The pandemic has given me a gentler perspective on our choices. We are not responding wrongly to A. We are merely hanging in there. And given the fact that human behaviors are prolonging the situation, our first duty is to keep A safe. He is vaccinated, and rarely goes into public buildings except for school and etc. Society, already discriminatory to begin with, is unlikely to become magically more inclusive now, when everyone is so stressed, so I have a giant shrug for any parts of parenting we might not be doing perfectly. We have done okay. We are doing okay.

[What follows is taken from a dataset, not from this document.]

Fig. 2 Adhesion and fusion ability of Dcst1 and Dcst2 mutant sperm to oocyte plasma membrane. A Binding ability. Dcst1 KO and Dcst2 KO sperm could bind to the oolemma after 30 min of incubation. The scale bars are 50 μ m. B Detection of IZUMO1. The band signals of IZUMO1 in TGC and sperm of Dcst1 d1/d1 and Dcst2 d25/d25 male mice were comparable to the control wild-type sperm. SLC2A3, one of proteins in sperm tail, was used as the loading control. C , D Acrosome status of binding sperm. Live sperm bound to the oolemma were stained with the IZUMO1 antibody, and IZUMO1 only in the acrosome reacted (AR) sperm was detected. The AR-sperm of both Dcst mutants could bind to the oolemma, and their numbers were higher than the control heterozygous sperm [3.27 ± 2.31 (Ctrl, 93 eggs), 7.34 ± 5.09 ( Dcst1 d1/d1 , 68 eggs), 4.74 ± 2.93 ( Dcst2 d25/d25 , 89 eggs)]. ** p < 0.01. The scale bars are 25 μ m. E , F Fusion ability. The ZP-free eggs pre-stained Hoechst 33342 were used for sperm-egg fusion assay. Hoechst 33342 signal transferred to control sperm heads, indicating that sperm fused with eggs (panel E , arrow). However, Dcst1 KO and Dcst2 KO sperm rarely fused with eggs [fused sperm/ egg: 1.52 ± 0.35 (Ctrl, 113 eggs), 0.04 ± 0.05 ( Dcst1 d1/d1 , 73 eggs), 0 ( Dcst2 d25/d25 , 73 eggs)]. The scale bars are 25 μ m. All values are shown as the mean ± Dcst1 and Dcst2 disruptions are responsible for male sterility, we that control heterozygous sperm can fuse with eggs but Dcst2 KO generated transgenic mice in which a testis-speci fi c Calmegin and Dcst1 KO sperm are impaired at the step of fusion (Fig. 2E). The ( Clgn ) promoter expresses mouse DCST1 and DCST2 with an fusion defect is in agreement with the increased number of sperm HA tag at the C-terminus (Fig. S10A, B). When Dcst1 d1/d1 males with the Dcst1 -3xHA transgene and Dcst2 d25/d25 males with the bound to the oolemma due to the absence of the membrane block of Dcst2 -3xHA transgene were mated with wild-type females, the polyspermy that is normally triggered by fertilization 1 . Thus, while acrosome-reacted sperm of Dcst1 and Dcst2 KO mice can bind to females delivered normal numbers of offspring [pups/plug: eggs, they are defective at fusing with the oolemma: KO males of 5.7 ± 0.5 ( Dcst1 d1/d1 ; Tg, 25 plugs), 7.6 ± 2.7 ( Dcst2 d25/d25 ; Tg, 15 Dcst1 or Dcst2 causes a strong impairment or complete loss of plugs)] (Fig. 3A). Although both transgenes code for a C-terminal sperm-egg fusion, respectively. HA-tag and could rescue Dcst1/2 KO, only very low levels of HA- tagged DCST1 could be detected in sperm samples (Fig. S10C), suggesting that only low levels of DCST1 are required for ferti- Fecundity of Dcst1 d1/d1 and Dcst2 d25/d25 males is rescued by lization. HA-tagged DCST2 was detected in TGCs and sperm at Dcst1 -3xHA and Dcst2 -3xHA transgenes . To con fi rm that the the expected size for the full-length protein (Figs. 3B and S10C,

The truth is so often that people are fine with the impact of exclusion and discrimination being borne and absorbed by individuals, rather than effecting larger social shifts. One of my kids has to strategize about taking a shower in a dorm, and about whether to disclose disability to professors so that they won’t automatically penalize neurodivergent traits. Another has to grow up without a meaningful community because people would rather we manage his sounds and behaviors away from “polite” society. Any suggestion on the part of parents or self advocates that we build different communities is often met with resistance. We have to be inspirational all on our own!
Nathan Monk (whose book I reviewed last time) talks often on social media about being dyslexic, and how, when people shame him for spelling or grammatical errors, he goes into a spiral. Then he gets a bunch of people lecturing him to talk less about his disability because he’s clearly too “sensitive” for public discourse about it.
This is all nonsense ableism. Vulnerability is a gift most people don’t deserve. If you want to carry on being part of an exclusionary world, and also don’t want to feel any discomfort by knowing what impact your indifference has on the disabled, carry on, I guess. But none of us who are trying to create a more loving, interdependent world need to enable you. The time has come for you to do some work on the person you say you want to be.
Radha.
Source:
Obama, Michelle. “Becoming.” New York: Penguin Random House, 2018.
I enjoyed Becoming and that part also stood out to me.
My “door slam” moment was during a crisis when someone asked if I was praying consistently for help, then I received a phone call from another mutual friend recommending someone to come perform a laying of hands as a cure… for literal autism. In the midst of a confluence of tropical storms and other crises they wanted me to have a stranger come into my home to “cure” my son.
I have been talking quite a bit about my desire to teach the world to adapt to neurodivergence rather than trying to train ND kids to assimilate to our capitalist, white supremacy culture which pushes (with a vice clamp) assimilation while claiming the label of “diversity” (at least here in the U.S.).
Anyhoo… I am so very glad to see that R is in his dorm. I know you miss him! Hope all is going well 😊❤️.